Segment Start: Excerpted records
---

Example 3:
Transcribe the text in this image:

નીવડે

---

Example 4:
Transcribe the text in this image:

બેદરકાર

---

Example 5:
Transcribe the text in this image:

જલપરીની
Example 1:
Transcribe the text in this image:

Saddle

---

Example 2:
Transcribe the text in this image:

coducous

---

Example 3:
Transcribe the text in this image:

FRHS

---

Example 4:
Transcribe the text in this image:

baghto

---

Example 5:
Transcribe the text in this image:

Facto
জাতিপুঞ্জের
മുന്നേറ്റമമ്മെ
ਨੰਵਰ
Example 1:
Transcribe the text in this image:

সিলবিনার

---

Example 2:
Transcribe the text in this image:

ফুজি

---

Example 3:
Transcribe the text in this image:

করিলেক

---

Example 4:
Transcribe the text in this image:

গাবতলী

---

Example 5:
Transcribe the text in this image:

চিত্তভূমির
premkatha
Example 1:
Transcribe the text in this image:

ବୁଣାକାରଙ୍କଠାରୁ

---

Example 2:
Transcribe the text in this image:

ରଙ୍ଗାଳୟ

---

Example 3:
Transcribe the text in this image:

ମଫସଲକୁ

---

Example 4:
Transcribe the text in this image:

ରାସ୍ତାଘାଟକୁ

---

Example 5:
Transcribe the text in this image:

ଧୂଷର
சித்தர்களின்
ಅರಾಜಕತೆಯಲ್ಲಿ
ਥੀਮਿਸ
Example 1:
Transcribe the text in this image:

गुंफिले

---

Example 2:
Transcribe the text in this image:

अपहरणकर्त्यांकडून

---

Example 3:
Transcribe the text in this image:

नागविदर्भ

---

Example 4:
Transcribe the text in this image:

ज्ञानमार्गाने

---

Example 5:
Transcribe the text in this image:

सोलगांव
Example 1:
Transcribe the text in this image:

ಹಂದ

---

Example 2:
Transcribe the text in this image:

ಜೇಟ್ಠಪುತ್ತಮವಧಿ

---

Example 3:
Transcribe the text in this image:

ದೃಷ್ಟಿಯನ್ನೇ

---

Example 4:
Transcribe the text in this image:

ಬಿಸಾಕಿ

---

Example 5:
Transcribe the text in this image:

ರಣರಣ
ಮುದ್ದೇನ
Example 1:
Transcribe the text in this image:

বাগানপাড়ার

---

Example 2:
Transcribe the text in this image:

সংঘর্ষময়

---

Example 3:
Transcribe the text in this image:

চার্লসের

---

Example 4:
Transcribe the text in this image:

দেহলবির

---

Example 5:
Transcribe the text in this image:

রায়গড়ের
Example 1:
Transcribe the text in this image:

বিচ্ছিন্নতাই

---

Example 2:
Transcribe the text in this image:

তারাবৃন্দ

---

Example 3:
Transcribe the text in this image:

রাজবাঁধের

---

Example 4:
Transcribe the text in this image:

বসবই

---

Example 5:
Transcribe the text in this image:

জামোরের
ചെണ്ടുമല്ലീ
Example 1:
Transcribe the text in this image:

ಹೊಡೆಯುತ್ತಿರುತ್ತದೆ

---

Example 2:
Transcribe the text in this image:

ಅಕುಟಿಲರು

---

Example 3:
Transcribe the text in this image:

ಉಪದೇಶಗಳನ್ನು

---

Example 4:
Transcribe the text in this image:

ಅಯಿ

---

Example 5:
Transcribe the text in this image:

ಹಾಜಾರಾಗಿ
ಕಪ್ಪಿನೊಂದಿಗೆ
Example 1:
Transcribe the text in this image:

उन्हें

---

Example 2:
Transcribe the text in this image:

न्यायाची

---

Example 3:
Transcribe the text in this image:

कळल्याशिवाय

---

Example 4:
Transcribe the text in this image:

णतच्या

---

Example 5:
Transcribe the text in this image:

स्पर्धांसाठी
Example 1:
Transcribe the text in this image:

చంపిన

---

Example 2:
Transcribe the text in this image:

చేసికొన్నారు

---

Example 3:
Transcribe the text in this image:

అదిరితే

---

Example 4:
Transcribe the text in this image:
Segment End: Excerpted records
◆ **Work instruction**
An exact transcription of every record above is required.

◆ **Result of the task**
---

Example 3:
Transcribe the text in this image:

નીવડે

---

Example 4:
Transcribe the text in this image:

બેદરકાર

---

Example 5:
Transcribe the text in this image:

જલપરીની
Example 1:
Transcribe the text in this image:

Saddle

---

Example 2:
Transcribe the text in this image:

coducous

---

Example 3:
Transcribe the text in this image:

FRHS

---

Example 4:
Transcribe the text in this image:

baghto

---

Example 5:
Transcribe the text in this image:

Facto
জাতিপুঞ্জের
മുന്നേറ്റമമ്മെ
ਨੰਵਰ
Example 1:
Transcribe the text in this image:

সিলবিনার

---

Example 2:
Transcribe the text in this image:

ফুজি

---

Example 3:
Transcribe the text in this image:

করিলেক

---

Example 4:
Transcribe the text in this image:

গাবতলী

---

Example 5:
Transcribe the text in this image:

চিত্তভূমির
premkatha
Example 1:
Transcribe the text in this image:

ବୁଣାକାରଙ୍କଠାରୁ

---

Example 2:
Transcribe the text in this image:

ରଙ୍ଗାଳୟ

---

Example 3:
Transcribe the text in this image:

ମଫସଲକୁ

---

Example 4:
Transcribe the text in this image:

ରାସ୍ତାଘାଟକୁ

---

Example 5:
Transcribe the text in this image:

ଧୂଷର
சித்தர்களின்
ಅರಾಜಕತೆಯಲ್ಲಿ
ਥੀਮਿਸ
Example 1:
Transcribe the text in this image:

गुंफिले

---

Example 2:
Transcribe the text in this image:

अपहरणकर्त्यांकडून

---

Example 3:
Transcribe the text in this image:

नागविदर्भ

---

Example 4:
Transcribe the text in this image:

ज्ञानमार्गाने

---

Example 5:
Transcribe the text in this image:

सोलगांव
Example 1:
Transcribe the text in this image:

ಹಂದ

---

Example 2:
Transcribe the text in this image:

ಜೇಟ್ಠಪುತ್ತಮವಧಿ

---

Example 3:
Transcribe the text in this image:

ದೃಷ್ಟಿಯನ್ನೇ

---

Example 4:
Transcribe the text in this image:

ಬಿಸಾಕಿ

---

Example 5:
Transcribe the text in this image:

ರಣರಣ
ಮುದ್ದೇನ
Example 1:
Transcribe the text in this image:

বাগানপাড়ার

---

Example 2:
Transcribe the text in this image:

সংঘর্ষময়

---

Example 3:
Transcribe the text in this image:

চার্লসের

---

Example 4:
Transcribe the text in this image:

দেহলবির

---

Example 5:
Transcribe the text in this image:

রায়গড়ের
Example 1:
Transcribe the text in this image:

বিচ্ছিন্নতাই

---

Example 2:
Transcribe the text in this image:

তারাবৃন্দ

---

Example 3:
Transcribe the text in this image:

রাজবাঁধের

---

Example 4:
Transcribe the text in this image:

বসবই

---

Example 5:
Transcribe the text in this image:

জামোরের
ചെണ്ടുമല്ലീ
Example 1:
Transcribe the text in this image:

ಹೊಡೆಯುತ್ತಿರುತ್ತದೆ

---

Example 2:
Transcribe the text in this image:

ಅಕುಟಿಲರು

---

Example 3:
Transcribe the text in this image:

ಉಪದೇಶಗಳನ್ನು

---

Example 4:
Transcribe the text in this image:

ಅಯಿ

---

Example 5:
Transcribe the text in this image:

ಹಾಜಾರಾಗಿ
ಕಪ್ಪಿನೊಂದಿಗೆ
Example 1:
Transcribe the text in this image:

उन्हें

---

Example 2:
Transcribe the text in this image:

न्यायाची

---

Example 3:
Transcribe the text in this image:

कळल्याशिवाय

---

Example 4:
Transcribe the text in this image:

णतच्या

---

Example 5:
Transcribe the text in this image:

स्पर्धांसाठी
Example 1:
Transcribe the text in this image:

చంపిన

---

Example 2:
Transcribe the text in this image:

చేసికొన్నారు

---

Example 3:
Transcribe the text in this image:

అదిరితే

---

Example 4:
Transcribe the text in this image:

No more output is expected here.